_WORK INSTRUCTIONS_: Convert the text of every entry below into a JSON list of strings, one string per line, with blank lines omitted. Leave the pictures out of the answer.

━━━ GIVEN DATA

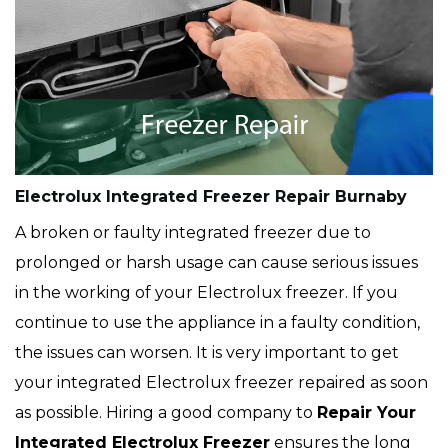
Electrolux Integrated Freezer Repair Burnaby
A broken or faulty integrated freezer due to
prolonged or harsh usage can cause serious issues
in the working of your Electrolux freezer. If you
continue to use the appliance in a faulty condition,
the issues can worsen. It is very important to get
your integrated Electrolux freezer repaired as soon
as possible. Hiring a good company to
Repair Your
Integrated Electrolux Freezer
ensures the long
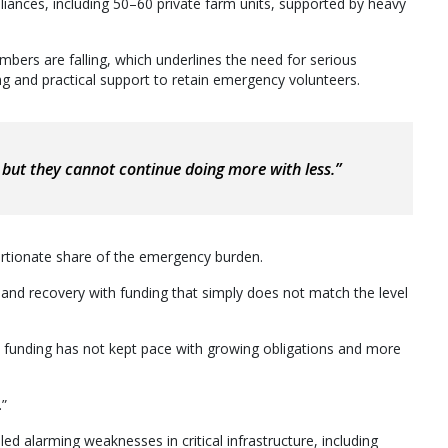
pliances, including 50–60 private farm units, supported by heavy
mbers are falling, which underlines the need for serious
ng and practical support to retain emergency volunteers.
but they cannot continue doing more with less.”
ortionate share of the emergency burden.
 and recovery with funding that simply does not match the level
funding has not kept pace with growing obligations and more
.”
led alarming weaknesses in critical infrastructure, including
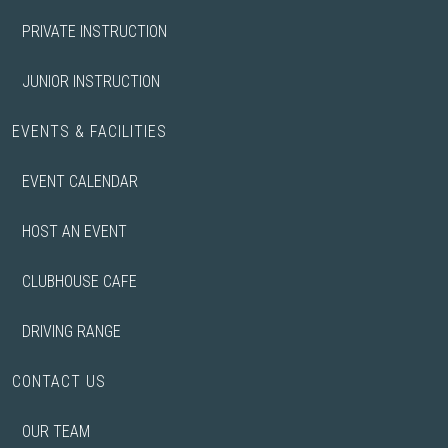
PRIVATE INSTRUCTION
JUNIOR INSTRUCTION
EVENTS & FACILITIES
EVENT CALENDAR
HOST AN EVENT
CLUBHOUSE CAFE
DRIVING RANGE
CONTACT US
OUR TEAM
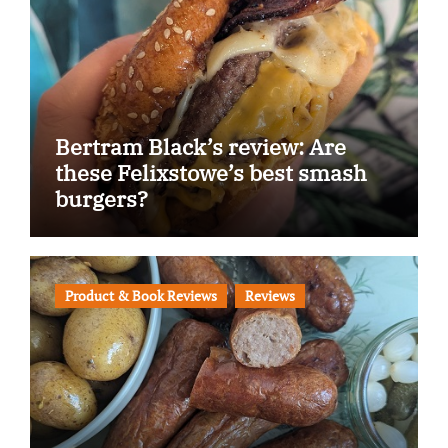
Bertram Black’s review: Are
these Felixstowe’s best smash
burgers?
Product & Book Reviews
Reviews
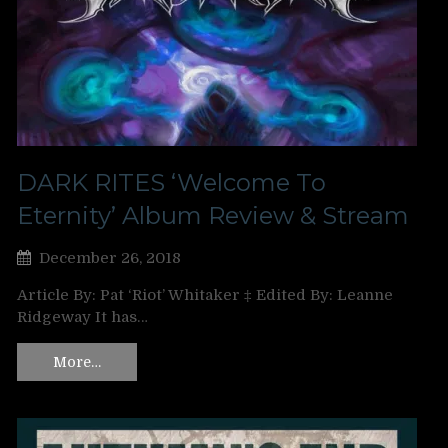
DARK RITES ‘Welcome To
Eternity’ Album Review & Stream
December 26, 2018
Article By: Pat ‘Riot’ Whitaker ‡ Edited By: Leanne
Ridgeway It has…
More…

━━━━━━

_ANSWER TO THIS EXERCISE_:
[
  "Electrolux Integrated Freezer Repair Burnaby",
  "A broken or faulty integrated freezer due to",
  "prolonged or harsh usage can cause serious issues",
  "in the working of your Electrolux freezer. If you",
  "continue to use the appliance in a faulty condition,",
  "the issues can worsen. It is very important to get",
  "your integrated Electrolux freezer repaired as soon",
  "as possible. Hiring a good company to",
  "Repair Your",
  "Integrated Electrolux Freezer",
  "ensures the long",
  "pliances, including 50–60 private farm units, supported by heavy",
  "mbers are falling, which underlines the need for serious",
  "ng and practical support to retain emergency volunteers.",
  "but they cannot continue doing more with less.”",
  "ortionate share of the emergency burden.",
  " and recovery with funding that simply does not match the level",
  "funding has not kept pace with growing obligations and more",
  ".”",
  "led alarming weaknesses in critical infrastructure, including",
  "PRIVATE INSTRUCTION",
  "JUNIOR INSTRUCTION",
  "EVENTS & FACILITIES",
  "EVENT CALENDAR",
  "HOST AN EVENT",
  "CLUBHOUSE CAFE",
  "DRIVING RANGE",
  "CONTACT US",
  "OUR TEAM",
  "Bertram Black’s review: Are",
  "these Felixstowe’s best smash",
  "burgers?",
  "Product & Book Reviews",
  "Reviews",
  "DARK RITES ‘Welcome To",
  "Eternity’ Album Review & Stream",
  "December 26, 2018",
  "Article By: Pat ‘Riot’ Whitaker ‡ Edited By: Leanne",
  "Ridgeway It has…",
  "More…"
]